Aus der Praxis: Carla hat sich von Paul, Vater ihrer gemeinsamen Tochter Katrin, getrennt, als diese zwei Jahre alt war.
Um Katrin den Vater zu erhalten, hat es sie auch nicht gestört, dass Paul immer noch seinen Wohnungsschlüssel hatte, mit dem er nach Belieben kommen und gehen konnte. Jetzt, nach drei Jahren, fühlt sich Carla wieder bereit, eine neue Beziehung einzugehen. Ihre berechtigten Bedenken sind, dass dieses Arrangement in einer neuen Partnerschaft wohl kaum mehr funktionieren könne, wenn ihr Ex-Freund jederzeit Zugang zur Wohnung hätte.
Und wie würde es Katrin aufnehmen, die ihren Papa heiß und innig liebt?

Wie gehen Elternteile nach einer Trennung so miteinander um, dass neue Lebensformen für beide Partner möglich sind und die Bedürfnisse der Kinder gewahrt bleiben? – Nein-Sagen lernen und Grenzen ziehen ermöglichen Schritte in die neue Zukunft.

Carla wünscht sich eine andere Zukunft und will dabei niemanden verletzen. Sie will ihrer Tochter den Vater nicht wegnehmen, aber sie ist sich auch nicht mehr so sicher, ob es Katrin gut tut, dass ihre Eltern so viel zusammen sind, obwohl sie kein Paar mehr sind. Das bisherige Handeln von den Dreien war geprägt von Rücksichtnahme. Aber die Gewohnheiten, die sich aus dieser Rücksichtsnahme bei ihnen eingebürgert haben, sind in dem Moment, in dem sich ihre Situation ändert, nicht mehr zweckmäßig.

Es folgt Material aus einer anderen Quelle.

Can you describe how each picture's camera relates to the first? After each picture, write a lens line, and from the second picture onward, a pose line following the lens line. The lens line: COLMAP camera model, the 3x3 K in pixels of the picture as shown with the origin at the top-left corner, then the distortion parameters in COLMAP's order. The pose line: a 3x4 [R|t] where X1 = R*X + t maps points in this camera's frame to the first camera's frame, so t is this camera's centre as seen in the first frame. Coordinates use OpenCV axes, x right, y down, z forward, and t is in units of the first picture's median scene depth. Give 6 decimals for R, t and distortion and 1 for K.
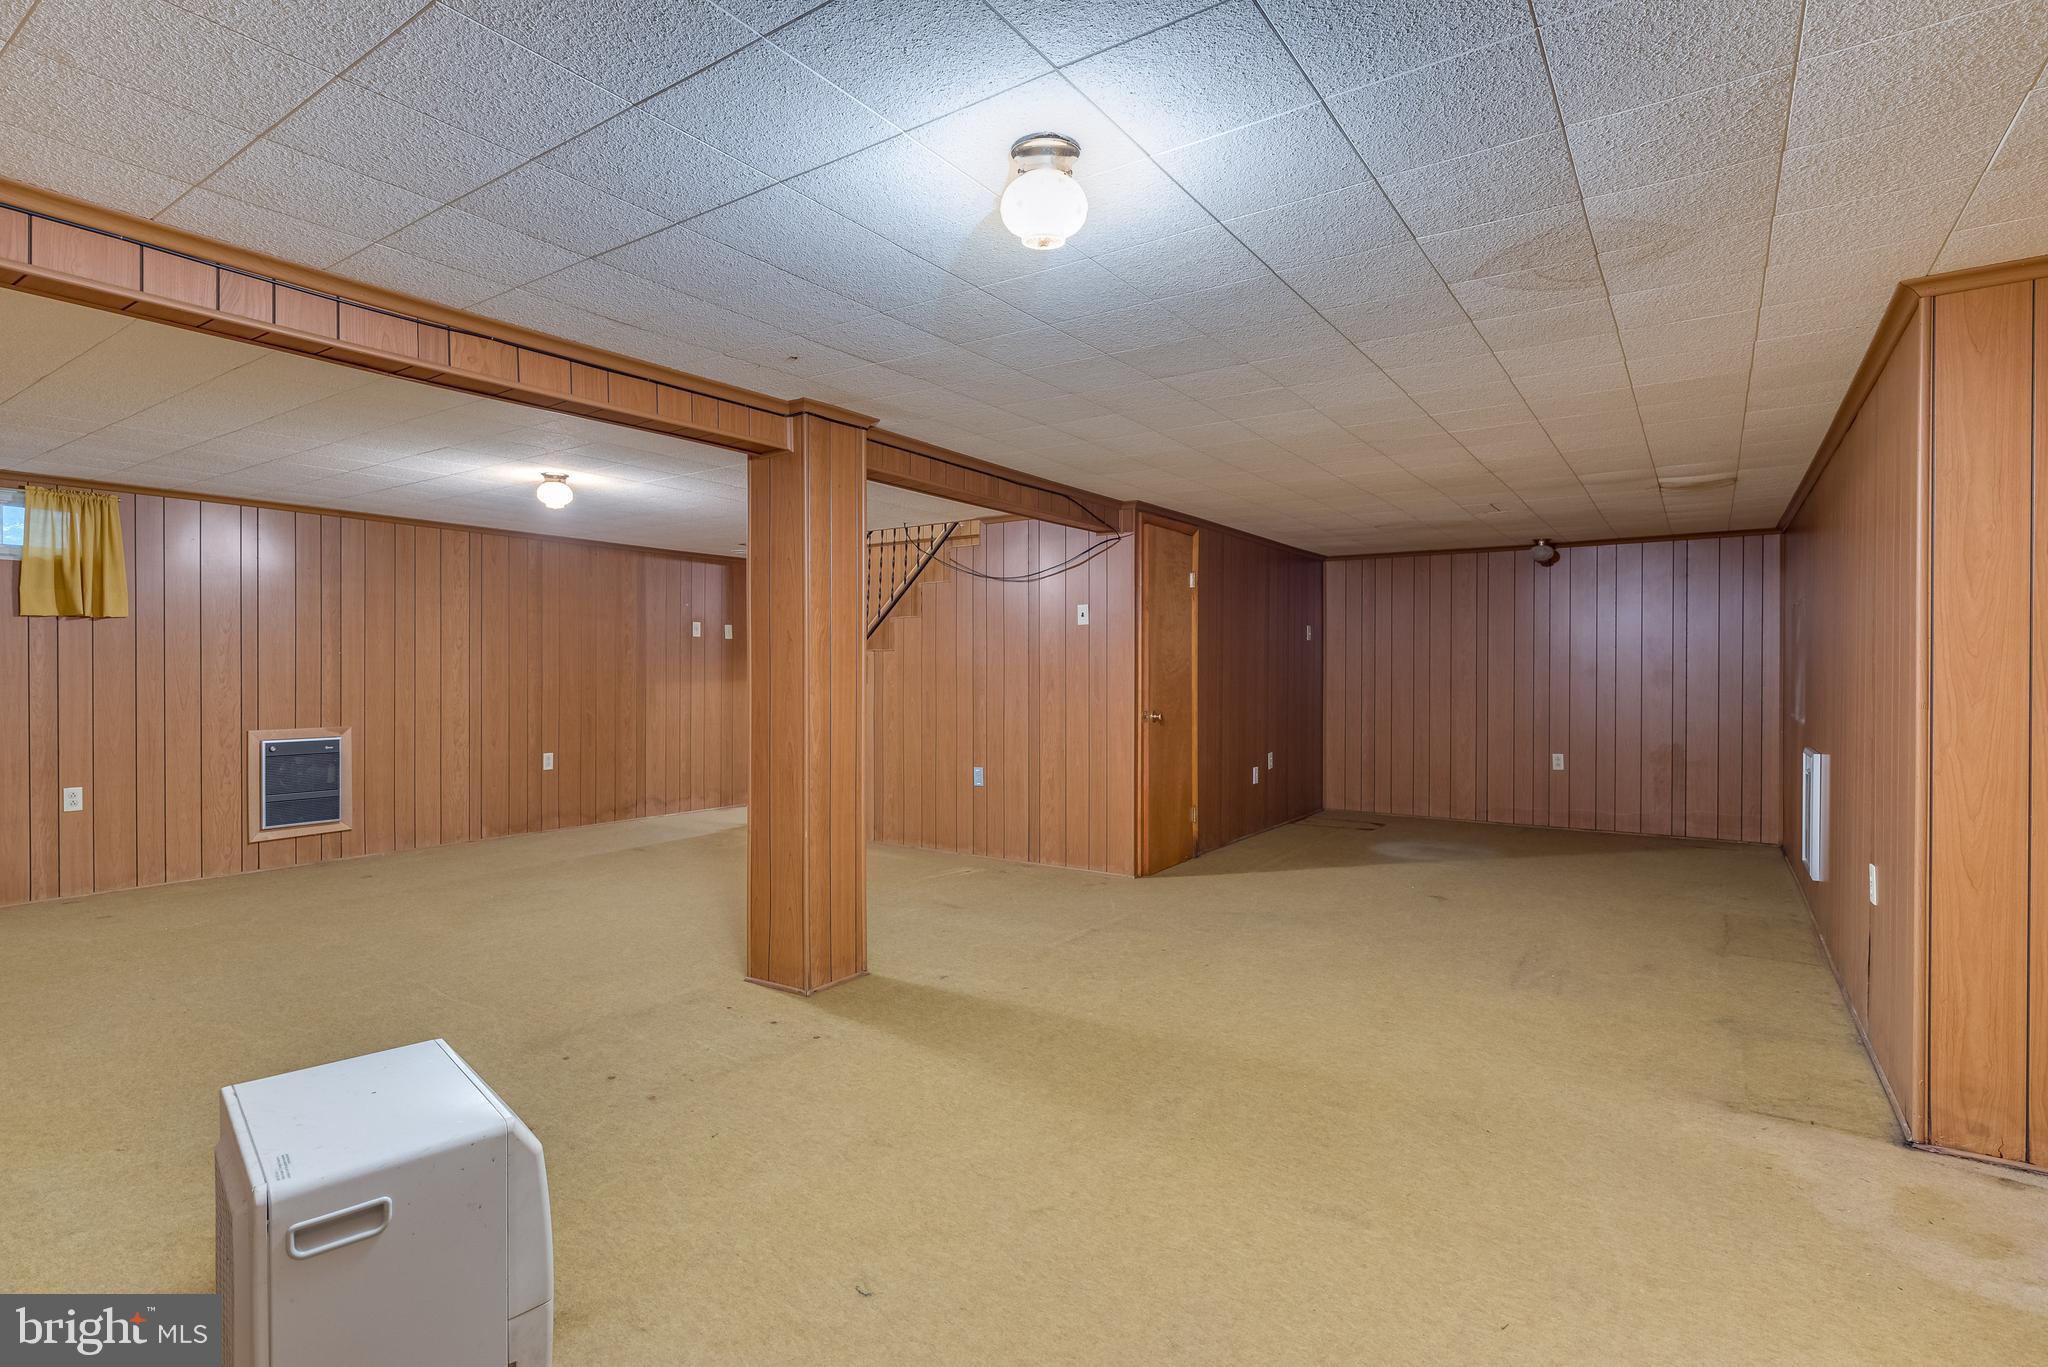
lens RADIAL K [[1010.8, 0, 1012.7], [0, 1010.8, 677.8], [0, 0, 1]] dist [-0.002086, -0.000340]
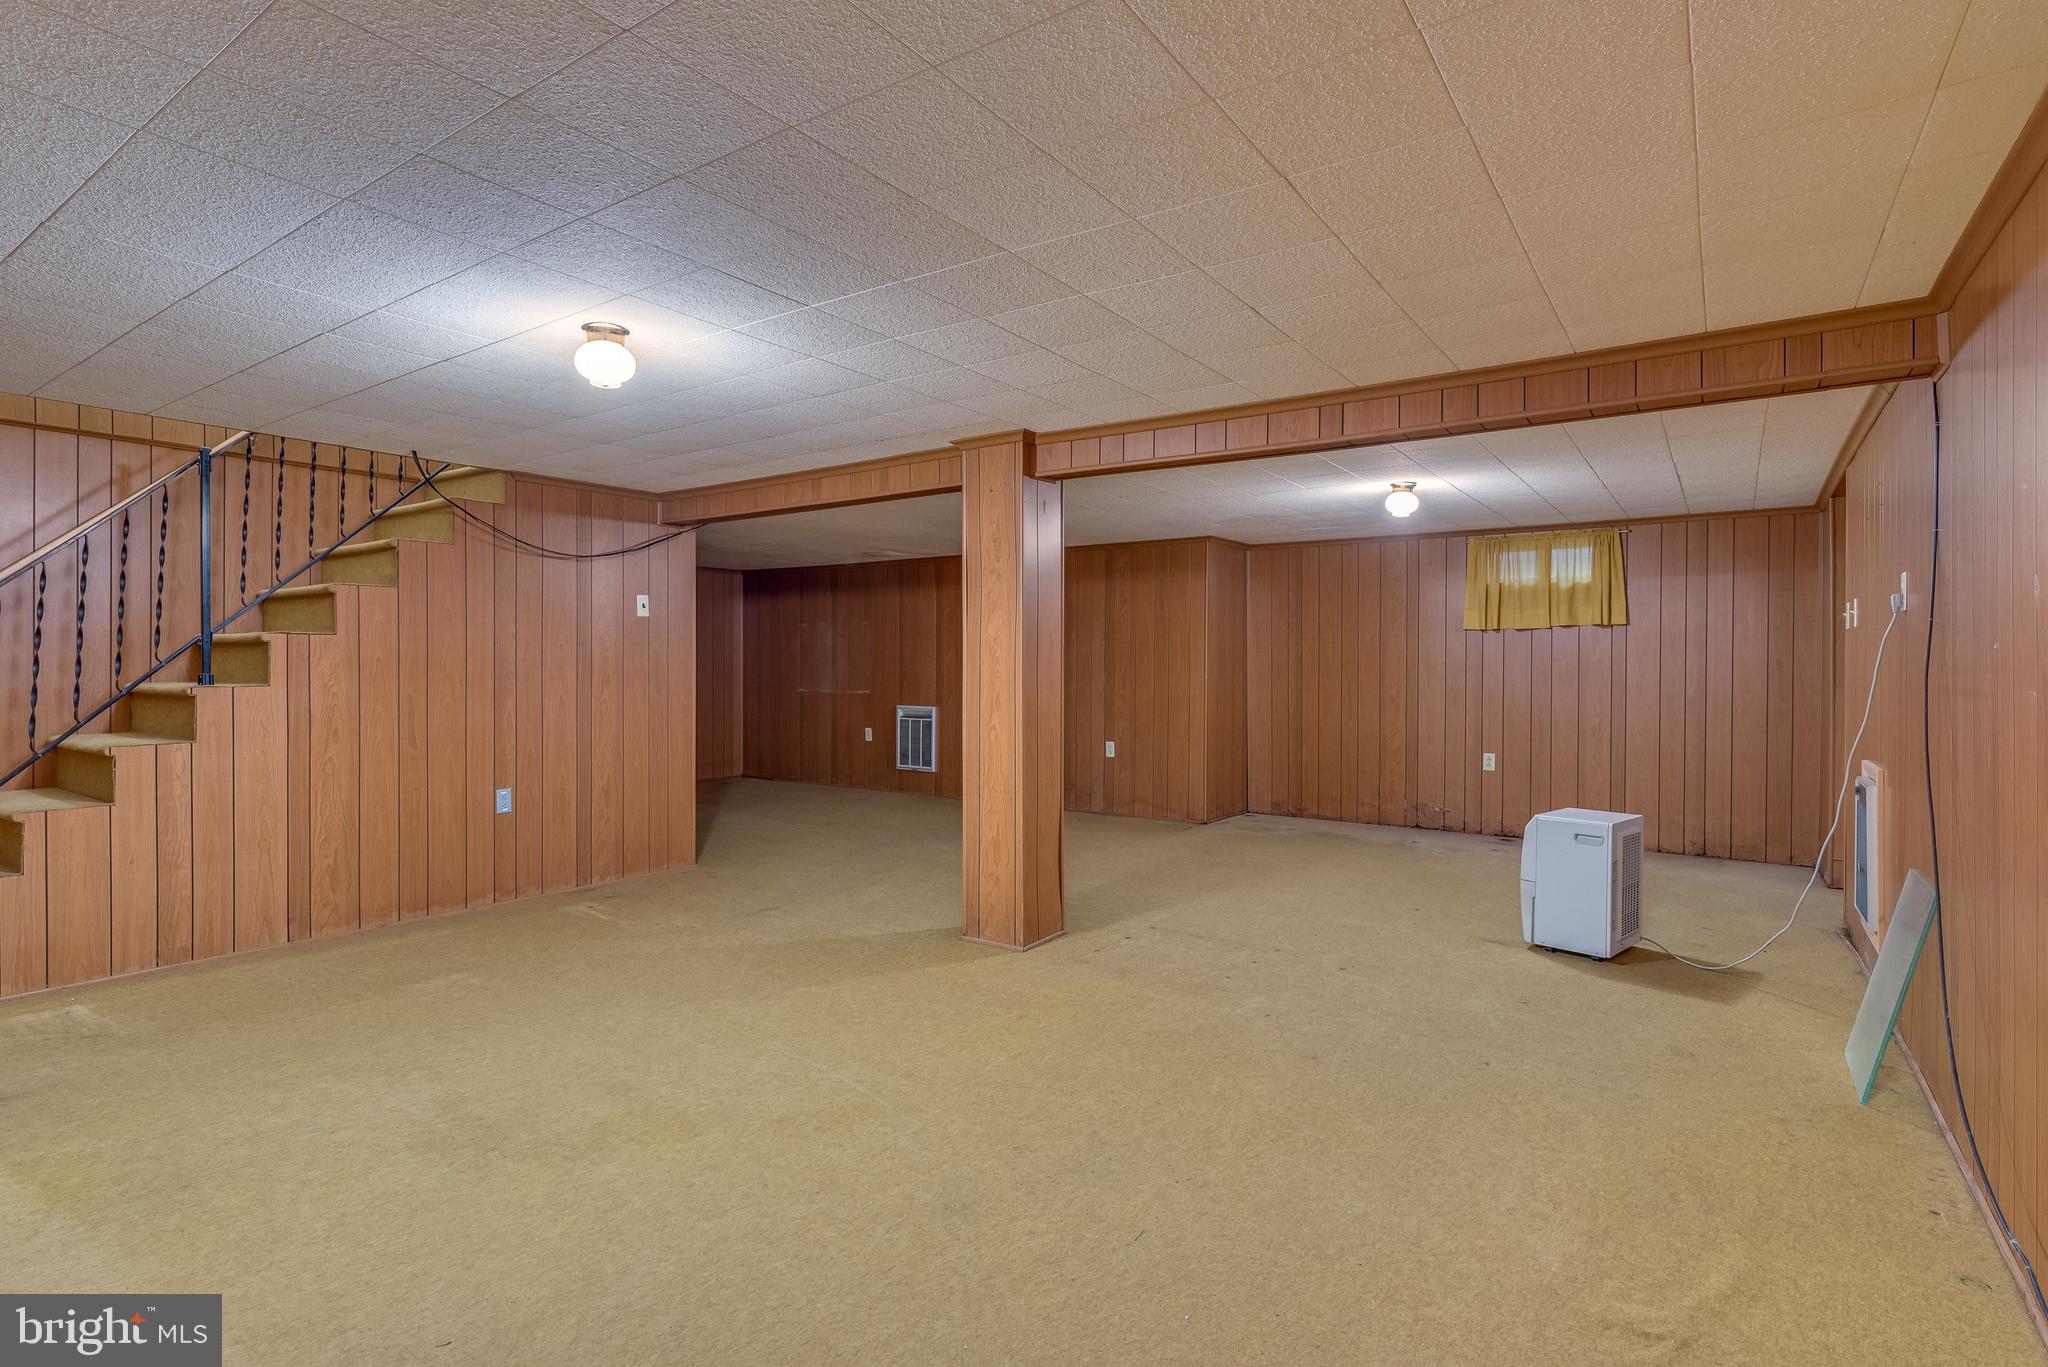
lens RADIAL K [[987.1, 0, 1026.1], [0, 987.1, 680.1], [0, 0, 1]] dist [-0.000692, 0.000067]
pose [[-0.000592, -0.017073, 0.999854, -0.834733], [0.003240, 0.999849, 0.017074, -0.007368], [-0.999995, 0.003250, -0.000537, 0.627784]]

Im Kompromiss-Paradies. Es ist sinnvoll, die Situation zu verändern, bevor Carla jemanden kennenlernt. Dass Vater und Tochter über diese neue Abmachung vorerst nicht erbaut sein werden, muss Carla lernen auszuhalten. Sollte sie früher oder später einen Mann finden, mit dem sie ihr Leben teilen möchte, dann wird das Kind eine Erfahrung machen, die ihr sonst vorenthalten würde. Nämlich wie es ist, wenn ein Mann und eine Frau eine Beziehung aufbauen und gestalten. Im Augenblick profitiert das Kind noch vom Kompromiss-Paradies. Langfristig gesehen gibt es jedoch kein Kind, welches dafür dankbar ist, wenn die Mutter auf ihr eigenes Leben verzichtet.

Nein-Sagen lernen. Das leuchtet Carla zwar ein, allerdings will sie auf keinen Fall der „Buhmann“ sein. Es dauert einige Zeit, bis zwei Dinge bei ihr angekommen sind:
Erstens, dass sie ihrer Tochter durch ihr Vorleben, wie man zu einer Überzeugung trotz Widerstand Dritter stehen kann, ein Geschenk macht. Von Kindern erwarten die Eltern ebenfalls, dass sie später einmal Nein sagen: zu falschen Freunden, Drogen, Alkohol usw. Wie sollen sie das aber lernen, wenn Mutter oder Vater aus falscher Rücksichtnahme nicht zu ihrer Überzeugung stehen? Weiters wird Carla bewusst, dass es günstiger ist, jetzt schon klare Verhältnisse zu schaffen, bevor ein neuer Partner in Sicht ist.
Ändert sie die Situation erst mit einem neuen Mann, so sind die Startbedingungen für die neue Beziehung ungleich schwieriger. Zudem entwickeln sich Kinder dann am besten, wenn sie sehen, dass Mutter und Vater auch auf ihr eigenes Leben achten. Das „Nein“ gehört zur Liebe. Unliebsame Entscheidungen zu treffen, kann man als lästige Bürde empfinden. Oder man kann es als Chance sehen.